[Itemized modification records]
-.-.-

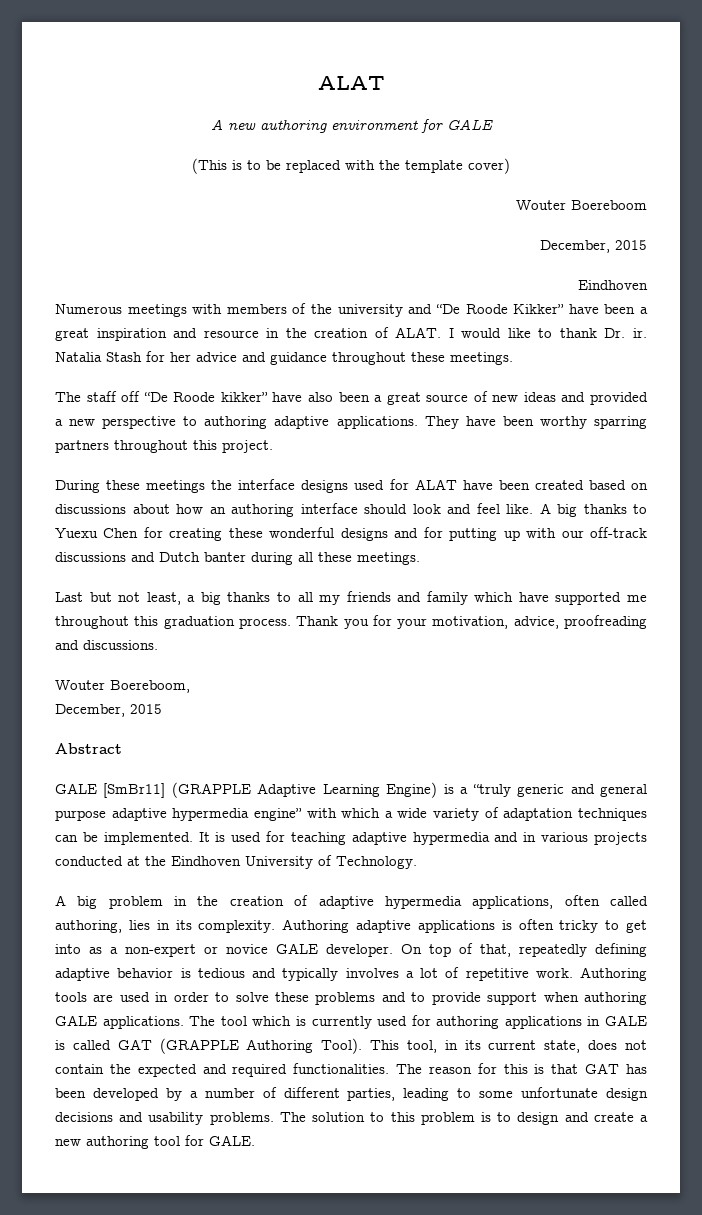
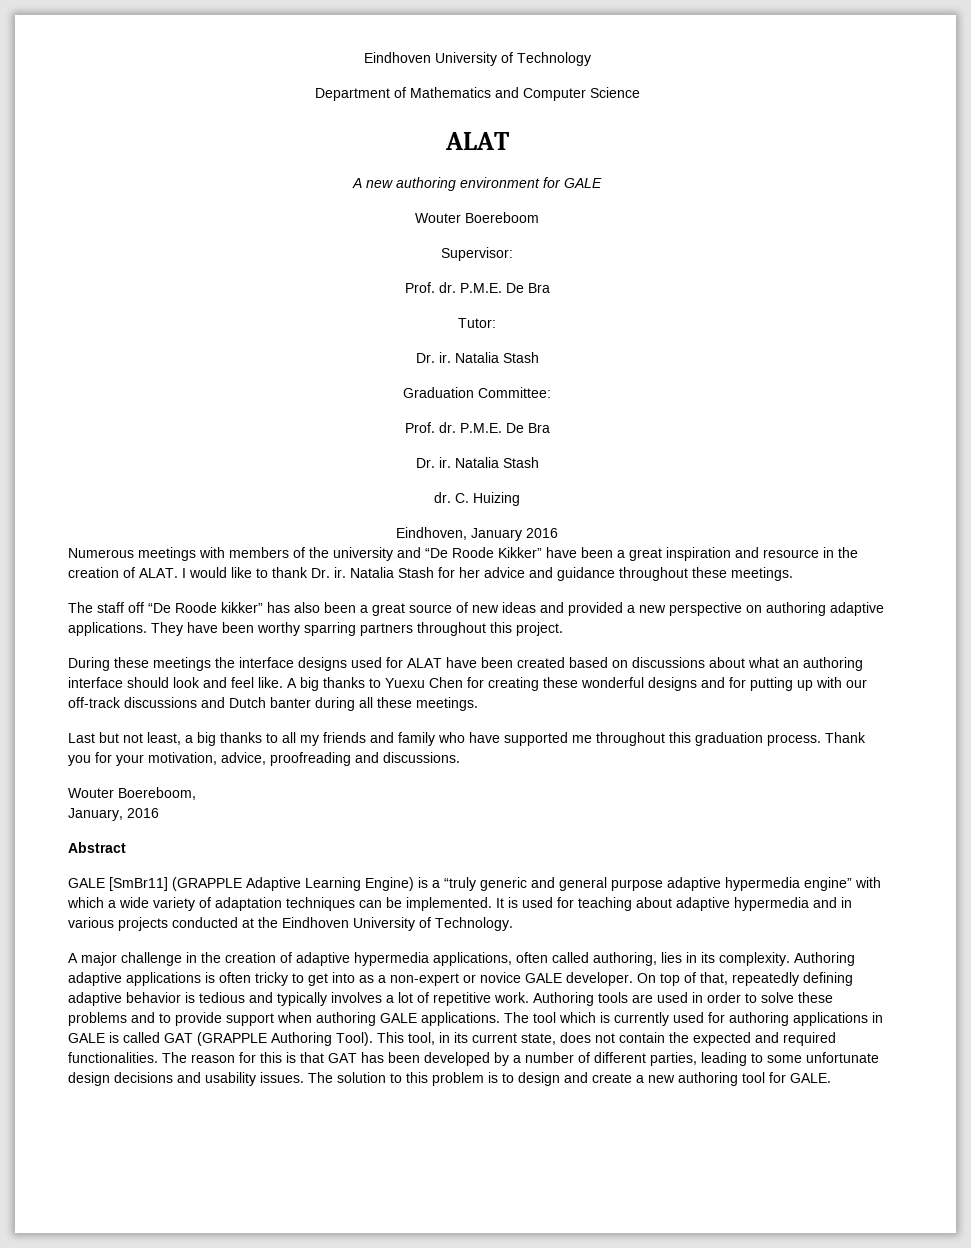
(317, 83) none -> [363,52,591,66] [314,87,640,101] Eindhoven University of Technology // Department of Mathematics and Computer Science //
[192,158,510,174] [516,200,647,210] [540,240,647,253] [578,280,648,290] (This is to be replaced with the template cover) // Wouter Boereboom // December, 2015 // Eindhoven -> [415,212,539,223] [441,247,513,261] [404,282,550,293] [458,318,496,328] [415,352,539,363] [403,387,551,398] [404,422,550,433] [415,457,539,468] [434,492,520,506] [396,527,558,541] Wouter Boereboom // Supervisor: // Prof. dr. P.M.E. De Bra // Tutor: // Dr. ir. Natalia Stash // Graduation Committee: // Prof. dr. P.M.E. De Bra // Dr. ir. Natalia Stash // dr. C. Huizing // Eindhoven, January 2016
[272,392,303,402] have -> [267,602,290,613] has
[183,416,198,426] to -> [746,605,762,613] on
[176,504,203,514] how -> [748,657,779,668] what
[474,592,514,602] which -> [438,732,465,743] who
[55,704,162,717] December, 2015 -> [68,808,159,821] January, 2016
(346, 838) none -> [636,897,672,908] about
[77,896,163,909] big problem -> [81,952,182,966] major challenge
[209,1112,274,1125] problems. -> [260,1072,304,1083] issues.

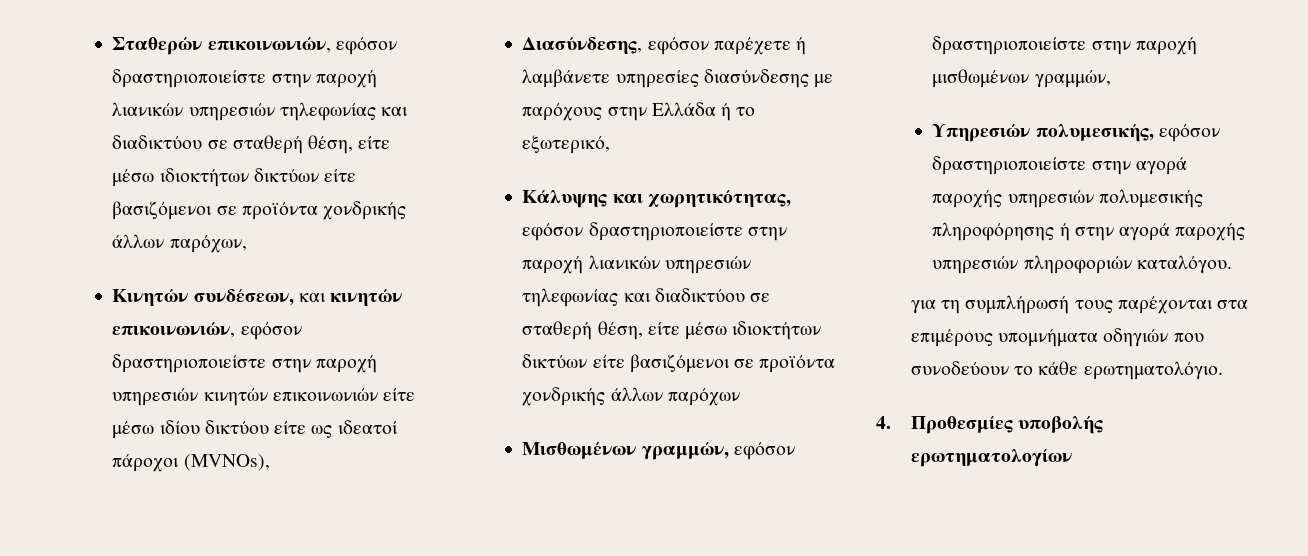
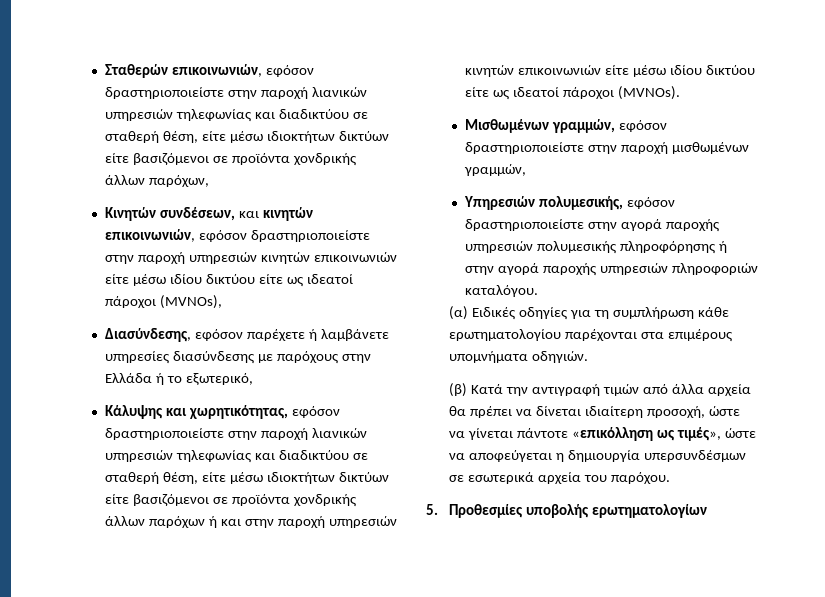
(740, 397) none -> [208,516,397,528] [465,65,755,77] [465,86,680,100] ή και στην παροχή υπηρεσιών κινητών επικοινωνιών είτε μέσω ιδίου δικτύου είτε ως ιδεατοί πάροχοι (MVNOs).
[910,295,1249,314] [910,328,1204,347] [910,361,1223,380] [876,416,891,429] για τη συμπλήρωσή τους παρέχονται στα επιμέρους υπομνήματα οδηγιών που συνοδεύουν το κάθε ερωτηματολόγιο. // 4. -> [449,306,729,320] [449,329,733,342] [449,351,589,363] [449,383,751,397] [449,406,740,418] [449,427,756,441] [449,450,746,462] [449,472,670,484] [426,504,438,515] (α) Ειδικές οδηγίες για τη συμπλήρωση κάθε ερωτηματολογίου παρέχονται στα επιμέρους υπομνήματα οδηγιών. // (β) Κατά την αντιγραφή τιμών από άλλα αρχεία θα πρέπει να δίνεται ιδιαίτερη προσοχή, ώστε να γίνεται πάντοτε «επικόλληση ως τιμές», ώστε να αποφεύγεται η δημιουργία υπερσυνδέσμων σε εσωτερικά αρχεία του παρόχου. // 5.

-.-.-

• _Problem_: With the pictures omitted, set down each line exactly, starting at the first line of the records above and ending with the line that contains "[272,392,303,402] have ->".

• _Response to the task_:
(317, 83) none -> [363,52,591,66] [314,87,640,101] Eindhoven University of Technology // Department of Mathematics and Computer Science //
[192,158,510,174] [516,200,647,210] [540,240,647,253] [578,280,648,290] (This is to be replaced with the template cover) // Wouter Boereboom // December, 2015 // Eindhoven -> [415,212,539,223] [441,247,513,261] [404,282,550,293] [458,318,496,328] [415,352,539,363] [403,387,551,398] [404,422,550,433] [415,457,539,468] [434,492,520,506] [396,527,558,541] Wouter Boereboom // Supervisor: // Prof. dr. P.M.E. De Bra // Tutor: // Dr. ir. Natalia Stash // Graduation Committee: // Prof. dr. P.M.E. De Bra // Dr. ir. Natalia Stash // dr. C. Huizing // Eindhoven, January 2016
[272,392,303,402] have -> [267,602,290,613] has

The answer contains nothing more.